Mais comme le souligne le professeur Hartung, tester des médicaments humains sur des animaux peut parfois s’avérer peu utile.

Par exemple, le médicament contre l’arthrite Vioxx a passé le stade des tests sur les animaux, pour ensuite continuer et finalement être retiré de la vente après que des études ont montré que l’utilisation à long terme par les humains entraînait un risque accru de crise cardiaque et d’accident vasculaire cérébral.

En revanche, certains médicaments largement utilisés auraient échoué lors des tests sur les animaux, comme l’aspirine, un analgésique, toxique pour les embryons de rat.

Le professeur Hartung conclut que dans un certain nombre de cas, l’IA s’avère déjà plus précise que les tests sur les animaux.

Thomas HartungThomas HartungThomas Hartung

Le professeur Hartung estime que l’IA constitue « un énorme pas en avant »
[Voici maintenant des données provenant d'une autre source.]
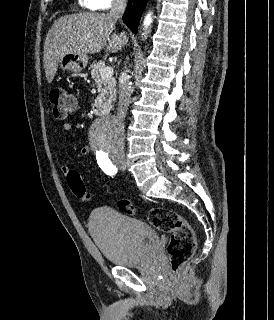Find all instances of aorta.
<instances>
[{"mask_svg":"<svg viewBox=\"0 0 274 320\" xmlns=\"http://www.w3.org/2000/svg\"><path fill=\"white\" fill-rule=\"evenodd\" d=\"M152 23L151 13L147 14L143 25L147 29ZM124 125L117 118L107 117L101 119L92 131V142L99 150V155H105V151L116 150L123 142Z\"/></svg>","mask_w":274,"mask_h":320,"instance_id":"762f6f07","label":"aorta"}]
</instances>
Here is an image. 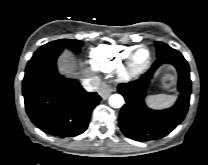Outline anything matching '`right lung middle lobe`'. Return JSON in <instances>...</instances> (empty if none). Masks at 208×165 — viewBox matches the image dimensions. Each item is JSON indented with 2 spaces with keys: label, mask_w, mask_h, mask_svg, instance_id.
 <instances>
[{
  "label": "right lung middle lobe",
  "mask_w": 208,
  "mask_h": 165,
  "mask_svg": "<svg viewBox=\"0 0 208 165\" xmlns=\"http://www.w3.org/2000/svg\"><path fill=\"white\" fill-rule=\"evenodd\" d=\"M83 45L82 41L79 40H73V39H61L56 40L53 42H49L43 46H41L34 54L33 57L39 56L41 54H44L45 52L54 50V49H63L67 48L75 53H79L81 50V47Z\"/></svg>",
  "instance_id": "dd1d6c3e"
}]
</instances>
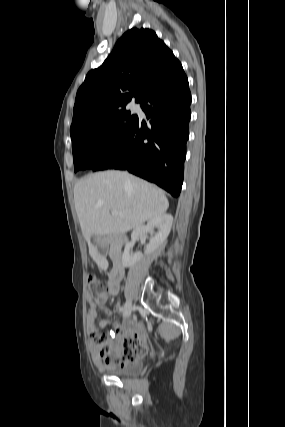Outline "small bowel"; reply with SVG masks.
Masks as SVG:
<instances>
[{"label":"small bowel","mask_w":285,"mask_h":427,"mask_svg":"<svg viewBox=\"0 0 285 427\" xmlns=\"http://www.w3.org/2000/svg\"><path fill=\"white\" fill-rule=\"evenodd\" d=\"M119 282L120 279H111L109 276L106 292L98 295L97 297H88L89 309L87 314V331L91 336L95 333H98L100 329L109 326L115 327L116 338L113 341L112 349L118 358L121 356L122 349L127 344V340L130 337L136 335L140 339L139 327L134 322H124L120 325L115 319H98L99 310H102L108 314H113L114 312L120 310V306H116L113 310L106 306L109 298L117 295L119 291ZM91 351L94 362L99 368H105L110 365L123 366L127 364V362H121L119 360L110 361L101 357L99 348L94 342L91 343Z\"/></svg>","instance_id":"1"}]
</instances>
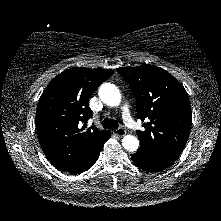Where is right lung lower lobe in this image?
<instances>
[{
    "mask_svg": "<svg viewBox=\"0 0 221 221\" xmlns=\"http://www.w3.org/2000/svg\"><path fill=\"white\" fill-rule=\"evenodd\" d=\"M110 136L111 133L110 131H108L103 139L98 144H96L82 159L77 161L73 166L65 171L71 174H79L92 167L97 161L100 151L102 150L105 142L110 138Z\"/></svg>",
    "mask_w": 221,
    "mask_h": 221,
    "instance_id": "obj_1",
    "label": "right lung lower lobe"
}]
</instances>
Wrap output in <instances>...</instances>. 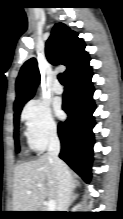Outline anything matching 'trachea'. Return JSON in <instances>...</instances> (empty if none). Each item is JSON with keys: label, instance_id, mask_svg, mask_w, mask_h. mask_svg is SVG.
<instances>
[{"label": "trachea", "instance_id": "1", "mask_svg": "<svg viewBox=\"0 0 123 219\" xmlns=\"http://www.w3.org/2000/svg\"><path fill=\"white\" fill-rule=\"evenodd\" d=\"M58 79H59V81H60V83H61L62 85H65V84H66L65 75H64L63 73H60V74L58 75Z\"/></svg>", "mask_w": 123, "mask_h": 219}]
</instances>
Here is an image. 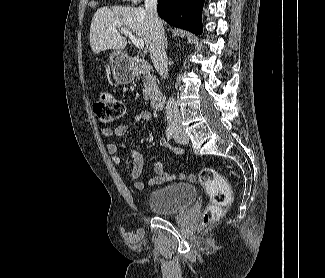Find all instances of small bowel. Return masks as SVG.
Masks as SVG:
<instances>
[{"mask_svg":"<svg viewBox=\"0 0 325 278\" xmlns=\"http://www.w3.org/2000/svg\"><path fill=\"white\" fill-rule=\"evenodd\" d=\"M152 120V115L148 110H142L138 112L134 116V121L136 123H150ZM128 131V123L123 121L119 123L115 128H103L101 133L105 137L112 136H122L126 134ZM160 146L169 149L175 154L183 155L185 151L178 147H172L165 139H161L159 141ZM107 151L112 156V162L116 165H120L122 163V158L118 155V146L115 143L107 144ZM132 157V169L130 173V180L133 186L137 190H142L144 188V184L139 181V177L142 174L144 160L142 155L135 150L131 151ZM154 176L150 179L149 185L160 186L172 180H181L184 178L183 174H168L164 170V164L161 161H158L154 166Z\"/></svg>","mask_w":325,"mask_h":278,"instance_id":"1","label":"small bowel"}]
</instances>
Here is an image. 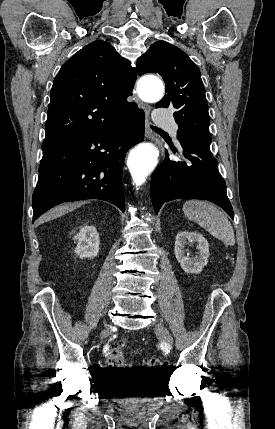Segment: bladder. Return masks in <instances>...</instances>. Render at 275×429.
<instances>
[{"instance_id": "obj_1", "label": "bladder", "mask_w": 275, "mask_h": 429, "mask_svg": "<svg viewBox=\"0 0 275 429\" xmlns=\"http://www.w3.org/2000/svg\"><path fill=\"white\" fill-rule=\"evenodd\" d=\"M110 389H106V398H116L117 403H146L154 398L156 386L153 377H108Z\"/></svg>"}]
</instances>
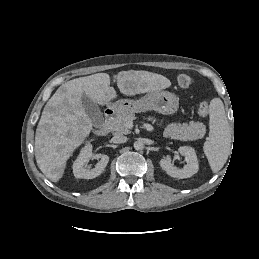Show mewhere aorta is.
Listing matches in <instances>:
<instances>
[{"instance_id":"aorta-1","label":"aorta","mask_w":259,"mask_h":259,"mask_svg":"<svg viewBox=\"0 0 259 259\" xmlns=\"http://www.w3.org/2000/svg\"><path fill=\"white\" fill-rule=\"evenodd\" d=\"M144 148V144L141 141H136L134 142V149L139 151V150H143Z\"/></svg>"}]
</instances>
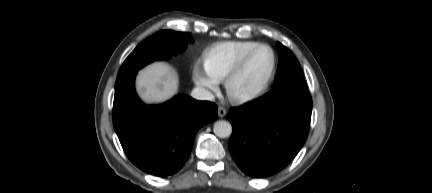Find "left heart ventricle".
I'll return each mask as SVG.
<instances>
[{"mask_svg": "<svg viewBox=\"0 0 432 193\" xmlns=\"http://www.w3.org/2000/svg\"><path fill=\"white\" fill-rule=\"evenodd\" d=\"M272 67V53L267 48L259 49L233 81V90L248 94L258 90L265 82Z\"/></svg>", "mask_w": 432, "mask_h": 193, "instance_id": "b2bd125f", "label": "left heart ventricle"}]
</instances>
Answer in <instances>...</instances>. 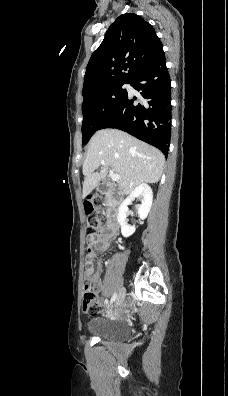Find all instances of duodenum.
I'll list each match as a JSON object with an SVG mask.
<instances>
[{
	"instance_id": "obj_1",
	"label": "duodenum",
	"mask_w": 228,
	"mask_h": 396,
	"mask_svg": "<svg viewBox=\"0 0 228 396\" xmlns=\"http://www.w3.org/2000/svg\"><path fill=\"white\" fill-rule=\"evenodd\" d=\"M105 195L109 196V209H108V228L112 231H117L120 226V207L123 201V196L120 191L106 187L102 191Z\"/></svg>"
}]
</instances>
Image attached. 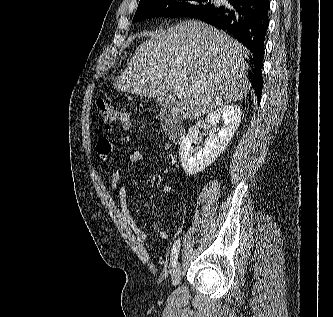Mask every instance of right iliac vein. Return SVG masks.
<instances>
[{"label":"right iliac vein","mask_w":333,"mask_h":317,"mask_svg":"<svg viewBox=\"0 0 333 317\" xmlns=\"http://www.w3.org/2000/svg\"><path fill=\"white\" fill-rule=\"evenodd\" d=\"M180 263H176L175 267L172 270L171 282L173 286H176L180 281Z\"/></svg>","instance_id":"right-iliac-vein-1"}]
</instances>
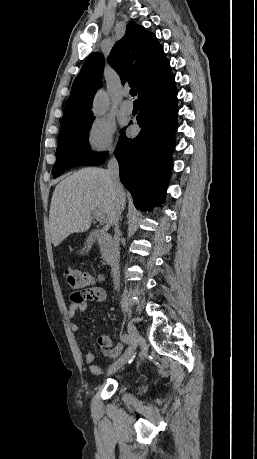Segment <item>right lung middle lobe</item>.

Un projet d’IA en cours de construction pour tenter de remplacer le besoin de futurs tests sur les animaux s’appelle AnimalGAN. Développé par la Food and Drug Administration des États-Unis, le logiciel vise à déterminer avec précision comment les rats réagiraient à un produit chimique donné.

L’IA a été entraînée à l’aide des données de 6 442 rats réels répartis sur 1 317 scénarios de traitement.

Un projet international similaire appelé Virtual Second Species crée un chien virtuel alimenté par l’IA, qui est entraîné à l’aide des données des résultats historiques des tests canins.

Cathy Vickers est responsable de l’innovation au Centre national britannique pour le remplacement, le raffinement et la réduction des animaux dans la recherche, qui fait partie du programme.

Elle explique que les nouveaux médicaments sont actuellement d’abord testés sur des rats et des chiens pour vérifier leur toxicité potentielle, avant de commencer potentiellement les essais sur l’homme.

À l’avenir, le principal défi des tests d’IA sera d’obtenir l’approbation réglementaire. Le Dr Vickers reconnaît que « l’acceptation totale prendra du temps ».

Pourtant, Emma Grange, directrice des affaires scientifiques et réglementaires du groupe de pression Cruelty Free International, rétorque que les tests sur les animaux devraient simplement être interdits, que les alternatives basées sur l’IA soient efficaces ou non.

“Pour le moment, on ne sait pas clairement comment ni si les nouvelles technologies telles que l’IA pourraient contribuer à mettre réellement fin aux tests sur les animaux, plutôt que de simplement réduire ou affiner ces tests”, dit-elle.

“Mais nous savons que l’utilisation d’animaux comme modèles pour la protection de la santé humaine et de l’environnement est une science dépassée, et nous espérons qu’à terme, l’IA pourra jouer un rôle dans la transition vers l’abandon de l’utilisation d’animaux dans des tests ou des expériences.”

Cependant, Kerstin Kleinschmidt-Dorr, vétérinaire en chef de la société pharmaceutique allemande Merck, affirme que les tests sur les animaux ne peuvent pas disparaître du jour au lendemain. Son entreprise est l’un des sponsors de Virtual Second Species.

« L’utilisation d’animaux est nécessaire et pour de bonnes raisons, obligatoire à bien des égards », dit-elle. “Mais nous croyons en un avenir dans lequel nous identifierons de meilleures solutions, sans expérimentation animale, aux problèmes non résolus qui les nécessitent aujourd’hui.”